Последний хранитель (СИ) - Петрук Вера. Страница 3
Мира дверцы не открывала — ни когда впервые поселилась в доме много лет назад, ни когда Антон с друзьями, напившись, притащил ее к шкафу, угрожая испачкать лицо в пыли, если она струсит. Мира струсила, и в квартиру вернулась с грязными щеками, по которым брат с дружками густо размазали пыль, собранную с дверей шкафа. В том, чтобы заглянуть внутрь громилы, ничего страшного не было, но Субукина преодолеть себя так и не смогла.
Вот и сейчас, остановившись возле старого шкафа, она на секунду приложила ладонь к грязному боку, представила, как там внутри одиноко лежат ржавое ведро и сухая ветвь, и быстрым шагом направилась к квартире тетки, стараясь не слушать, как тяжело дышит старая мебель. Ей точно нужно было принять снотворное, потому что вздохи и выдохи, раздающиеся изнутри шкафа, прочно поселились в ее голове, вытеснив главный ужас сегодняшнего вечера — предательство Егора.
Глава 3. Соседи
В квартире Людмилы Аристарховны были гости, а значит, ночь обещала быть не лучше вечера.

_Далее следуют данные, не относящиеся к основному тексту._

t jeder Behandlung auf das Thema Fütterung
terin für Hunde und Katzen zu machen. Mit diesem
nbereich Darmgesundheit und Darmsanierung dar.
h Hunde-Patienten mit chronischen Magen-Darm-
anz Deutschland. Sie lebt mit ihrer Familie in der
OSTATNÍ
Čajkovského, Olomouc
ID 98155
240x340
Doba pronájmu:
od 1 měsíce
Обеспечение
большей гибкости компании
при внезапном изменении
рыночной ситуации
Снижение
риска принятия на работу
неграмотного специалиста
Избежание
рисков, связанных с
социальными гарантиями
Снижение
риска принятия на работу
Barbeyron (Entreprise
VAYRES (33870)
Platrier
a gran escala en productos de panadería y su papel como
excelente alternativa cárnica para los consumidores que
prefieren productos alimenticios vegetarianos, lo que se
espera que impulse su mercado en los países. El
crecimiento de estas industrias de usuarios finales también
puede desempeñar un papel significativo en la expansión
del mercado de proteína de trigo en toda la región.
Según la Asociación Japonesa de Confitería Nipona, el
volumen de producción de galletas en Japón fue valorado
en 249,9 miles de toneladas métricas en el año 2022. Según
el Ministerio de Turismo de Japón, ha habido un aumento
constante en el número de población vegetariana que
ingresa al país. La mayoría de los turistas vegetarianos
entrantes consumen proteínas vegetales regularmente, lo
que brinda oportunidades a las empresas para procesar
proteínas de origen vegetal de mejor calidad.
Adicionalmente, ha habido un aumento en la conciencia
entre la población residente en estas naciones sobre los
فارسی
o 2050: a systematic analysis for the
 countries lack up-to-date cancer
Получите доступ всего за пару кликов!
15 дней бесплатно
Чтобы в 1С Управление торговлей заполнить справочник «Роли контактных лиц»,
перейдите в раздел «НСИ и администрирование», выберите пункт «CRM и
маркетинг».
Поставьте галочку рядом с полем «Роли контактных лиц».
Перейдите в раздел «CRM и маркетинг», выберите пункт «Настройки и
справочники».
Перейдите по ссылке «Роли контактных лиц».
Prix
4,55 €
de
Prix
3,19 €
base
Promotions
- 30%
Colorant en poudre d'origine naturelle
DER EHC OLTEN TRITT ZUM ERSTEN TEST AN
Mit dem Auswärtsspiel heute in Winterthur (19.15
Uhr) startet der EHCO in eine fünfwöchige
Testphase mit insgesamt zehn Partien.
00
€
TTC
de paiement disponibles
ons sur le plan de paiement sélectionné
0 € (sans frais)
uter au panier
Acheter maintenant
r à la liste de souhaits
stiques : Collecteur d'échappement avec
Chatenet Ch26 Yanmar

Сладко-терпкий запах мужского одеколона сбил Миру с толку, потому что любовники тетки были хорошо вышколены и знали, что дама резких запахов не выносит. А значит, гость был родственником, которых у Людмилы Аристарховны насчитывалось великое множество. Они приезжали в Поморск регулярно, круглый год, однако чаще всего в августе и сентябре — на моря.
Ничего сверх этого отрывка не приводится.